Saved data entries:
"""

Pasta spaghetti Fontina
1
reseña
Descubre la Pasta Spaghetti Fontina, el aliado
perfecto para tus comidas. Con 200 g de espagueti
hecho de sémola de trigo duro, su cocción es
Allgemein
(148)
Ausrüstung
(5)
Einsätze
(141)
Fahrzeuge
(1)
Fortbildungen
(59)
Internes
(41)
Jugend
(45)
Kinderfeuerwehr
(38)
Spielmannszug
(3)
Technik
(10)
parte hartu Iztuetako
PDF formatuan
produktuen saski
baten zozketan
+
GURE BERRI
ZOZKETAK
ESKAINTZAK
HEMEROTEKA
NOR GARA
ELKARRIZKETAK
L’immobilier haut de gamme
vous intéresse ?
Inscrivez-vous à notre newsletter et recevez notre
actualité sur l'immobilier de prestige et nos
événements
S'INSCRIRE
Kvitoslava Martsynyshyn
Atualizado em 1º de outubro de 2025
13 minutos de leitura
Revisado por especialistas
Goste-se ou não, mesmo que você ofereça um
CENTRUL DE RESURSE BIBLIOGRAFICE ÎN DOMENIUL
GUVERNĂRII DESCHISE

"""

** Written task **
Word for word, copy every entry.

** Answer to this exercise **
Pasta spaghetti Fontina
1
reseña
Descubre la Pasta Spaghetti Fontina, el aliado
perfecto para tus comidas. Con 200 g de espagueti
hecho de sémola de trigo duro, su cocción es
Allgemein
(148)
Ausrüstung
(5)
Einsätze
(141)
Fahrzeuge
(1)
Fortbildungen
(59)
Internes
(41)
Jugend
(45)
Kinderfeuerwehr
(38)
Spielmannszug
(3)
Technik
(10)
parte hartu Iztuetako
PDF formatuan
produktuen saski
baten zozketan
+
GURE BERRI
ZOZKETAK
ESKAINTZAK
HEMEROTEKA
NOR GARA
ELKARRIZKETAK
L’immobilier haut de gamme
vous intéresse ?
Inscrivez-vous à notre newsletter et recevez notre
actualité sur l'immobilier de prestige et nos
événements
S'INSCRIRE
Kvitoslava Martsynyshyn
Atualizado em 1º de outubro de 2025
13 minutos de leitura
Revisado por especialistas
Goste-se ou não, mesmo que você ofereça um
CENTRUL DE RESURSE BIBLIOGRAFICE ÎN DOMENIUL
GUVERNĂRII DESCHISE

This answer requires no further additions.